Omit the images and reproduce the rest of the entries exactly.

-*-

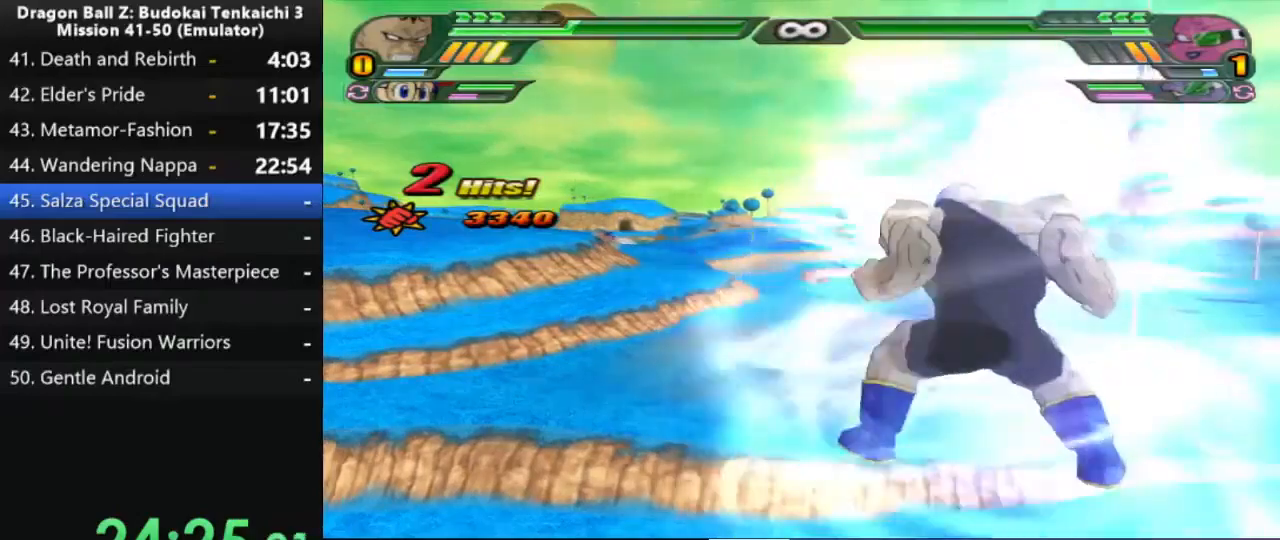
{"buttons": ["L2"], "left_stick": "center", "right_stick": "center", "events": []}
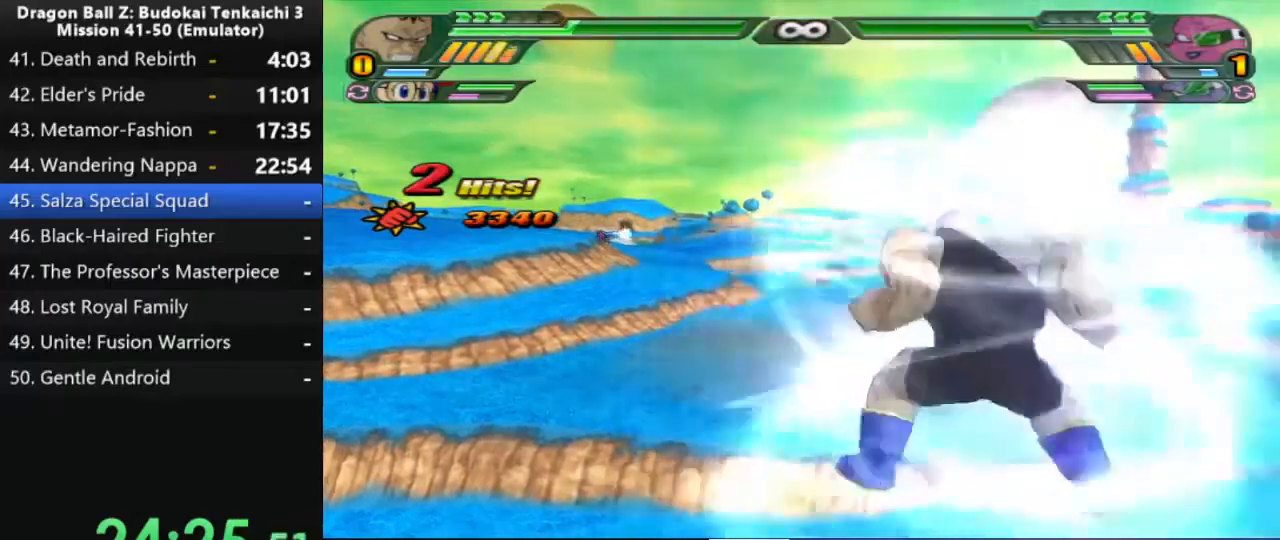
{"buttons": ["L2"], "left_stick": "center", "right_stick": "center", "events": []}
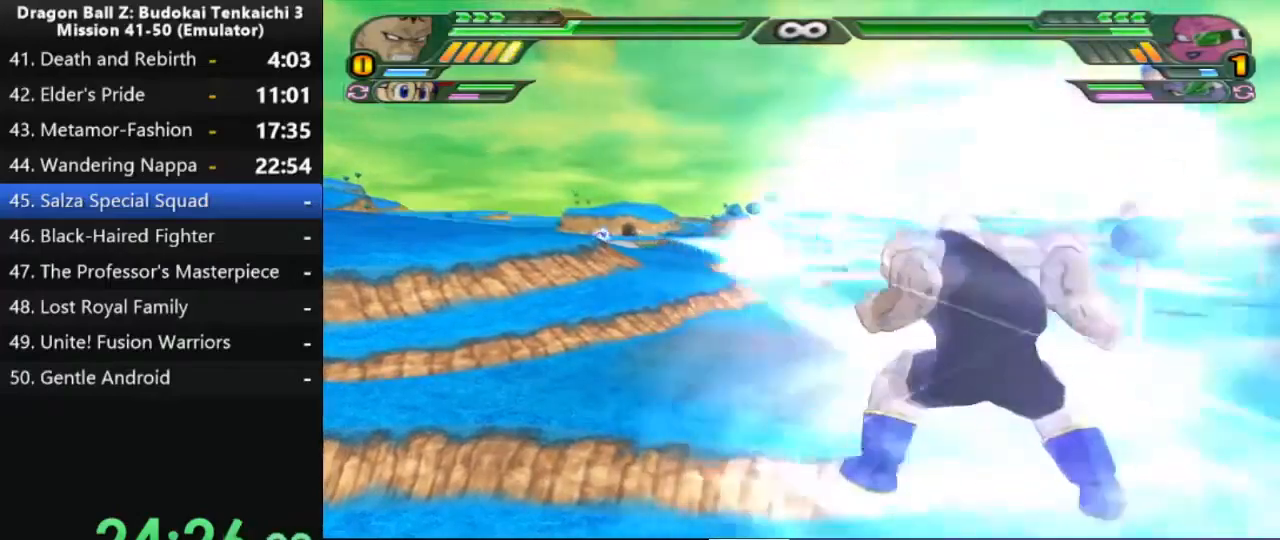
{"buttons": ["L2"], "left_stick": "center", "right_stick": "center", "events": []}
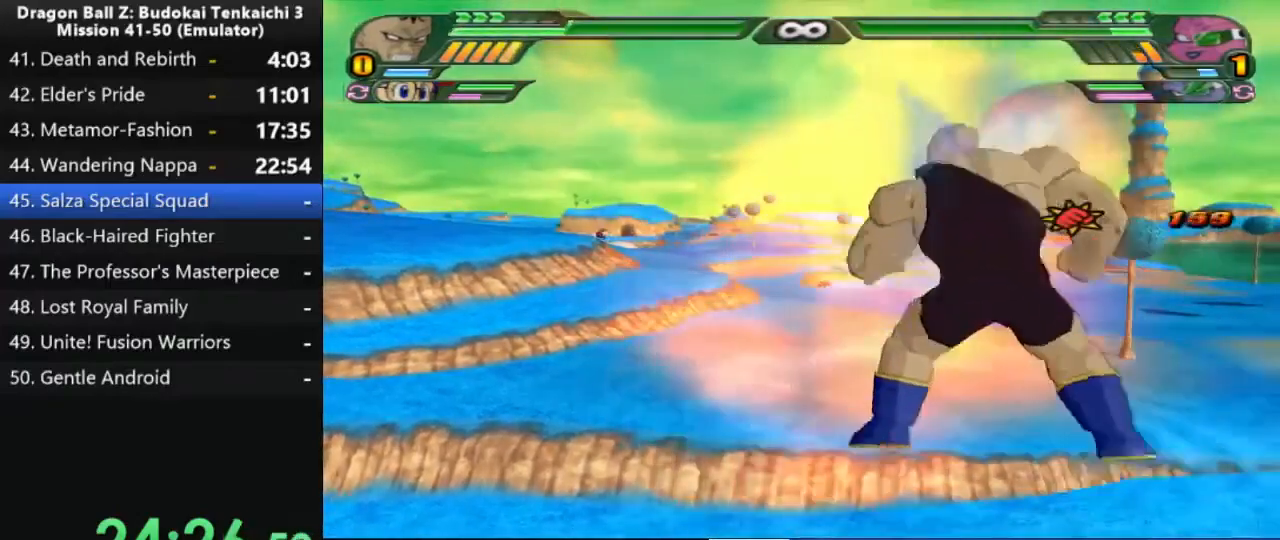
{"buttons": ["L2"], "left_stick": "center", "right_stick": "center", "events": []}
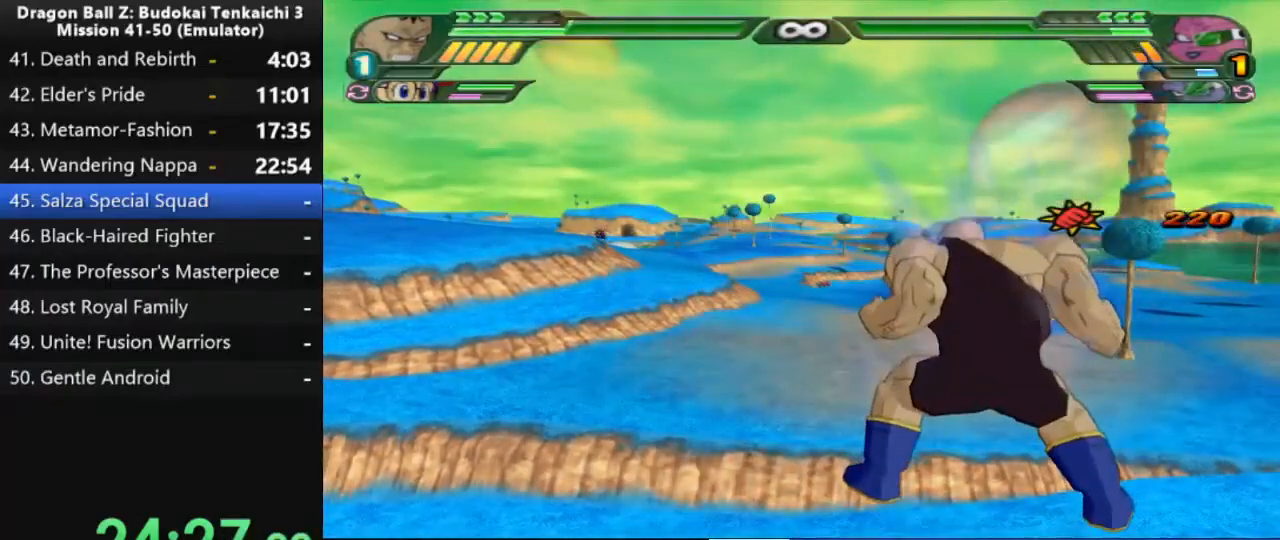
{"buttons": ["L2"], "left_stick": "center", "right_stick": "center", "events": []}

-*-

Problem solution:
{"buttons": ["L2"], "left_stick": "center", "right_stick": "center", "events": []}
{"buttons": ["L2"], "left_stick": "center", "right_stick": "center", "events": []}
{"buttons": ["L2"], "left_stick": "center", "right_stick": "center", "events": []}
{"buttons": ["L2"], "left_stick": "center", "right_stick": "center", "events": []}
{"buttons": ["L2"], "left_stick": "center", "right_stick": "center", "events": []}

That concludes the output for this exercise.